By Tiffany Murray-Robertson

A paper authored by four researchers at the Wilder School has received a “Best Academic Paper Award” from the Northeast Conference on Public Administration (NECoPA).

Susan T. Gooden, Ph.D., professor of public administration and lead author of "Getting Schooled: How African American-led Nonprofit Organizations Promote Positive Youth Outcomes” will accept the award at the 2016 NECoPA Conference in Harrisonburg, Pa., November 11-13.  The NECoPA award recognizes outstanding scholarship and is determined through a rigorous process involving a blind review of accepted submissions by a panel of scholars from various universities, state and federal agencies.

"Our research team is honored to receive this award," Gooden said. "This study suggests that African American-led nonprofit organizations represent an important, and largely under recognized resource in promoting positive youth development within African American communities."
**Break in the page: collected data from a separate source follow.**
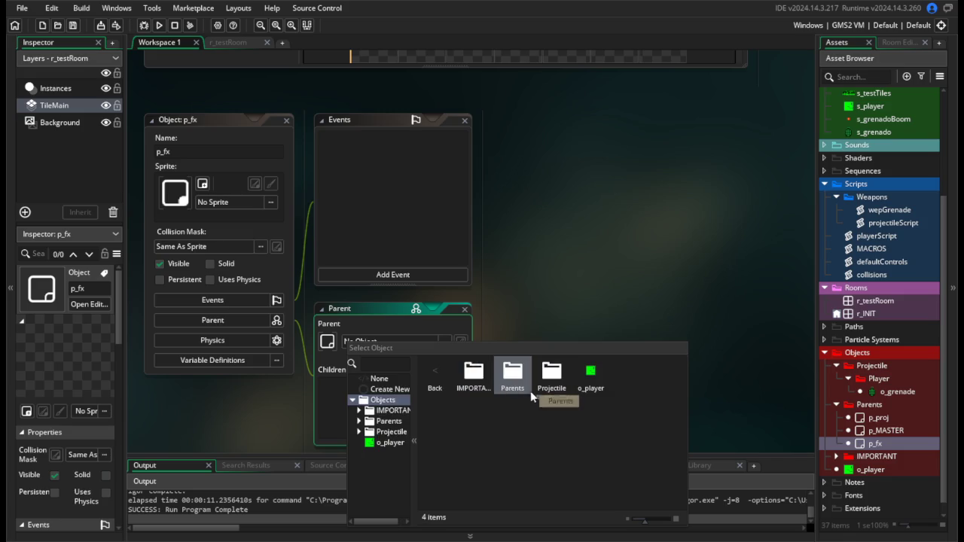
double_click(515, 380)
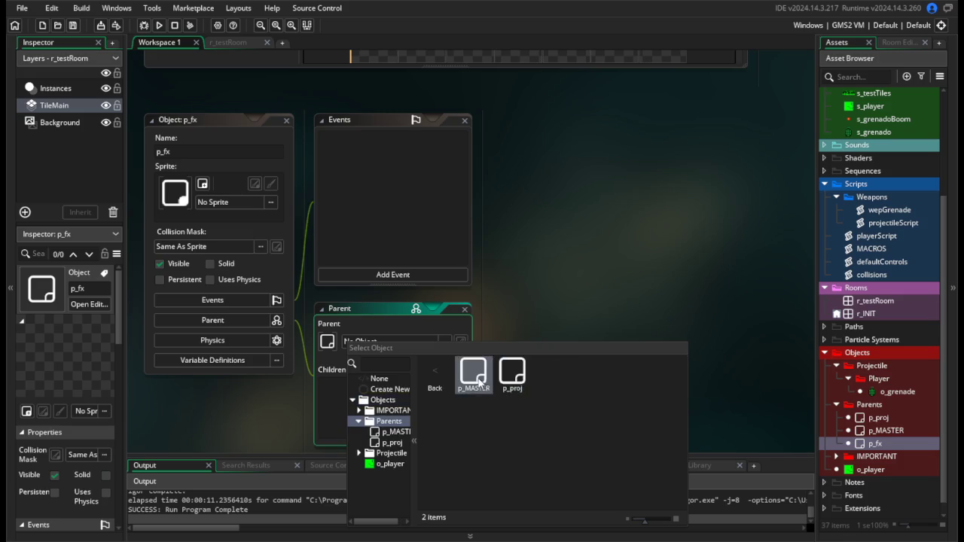
double_click(513, 376)
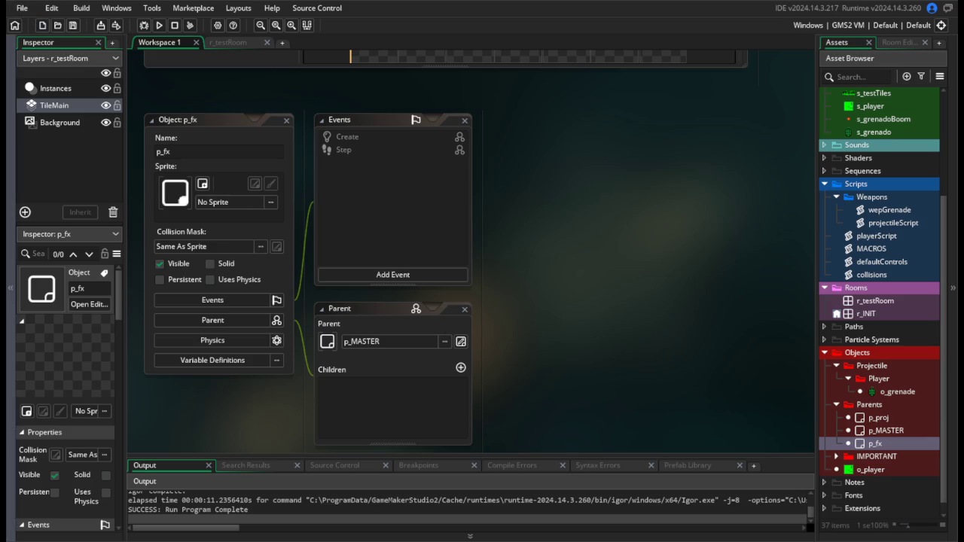
Open the recently used enemy project from the file menu.
click(22, 7)
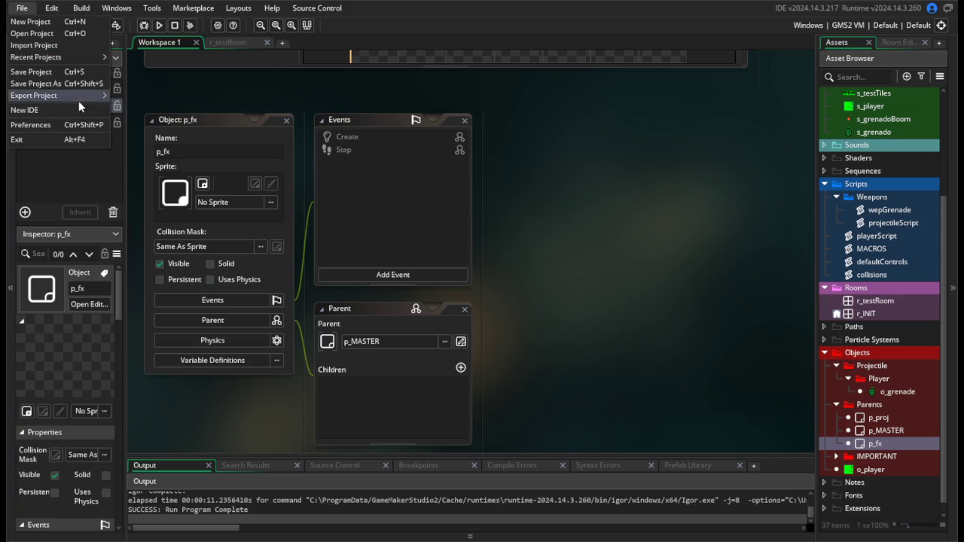
mouse_move(89, 58)
click(215, 65)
Gooden worked with a team of co-authors that included Wilder School doctoral candidates in public policy and administration Lindsey Evans, Michael Perkins and Yali Pang and Caper Gooden, an international economics graduate student at Johns Hopkins University. The team examined the role of African American-led (AAL) nonprofit organizations in improving youth outcomes in three cities—New York, N.Y.; Somerset, N.J.; and Chicago, Ill—and compared youth served by these nonprofits with demographically similar youth who were not. The study found statistically significant differences between the groups.

Youth who had participated in at least one year of AAL programming reported higher academic achievement, familial support and self-esteem. Researchers believe these findings suggest that AAL nonprofits may be particularly adept at building a strong trust triad between program staff, the youth they serve and their parents/communities. As a result, the authors concluded that AALs may be key in promoting the social and economic opportunity of African American youth.

Advocates for minority youth education and life skills programming, the research team recommends—including potential funders, communities, nonprofit researchers and evaluators—would do well to support the capacity building and evaluation of established AAL nonprofits that “are providing critical, targeted support and leading the dialogue on social equity by advancing important quality of life outcomes for African American youth.”

"Getting Schooled: How African American-led Nonprofit Organizations Promote Positive Youth Outcomes” was supported by the Manhattan Institute for Policy Research.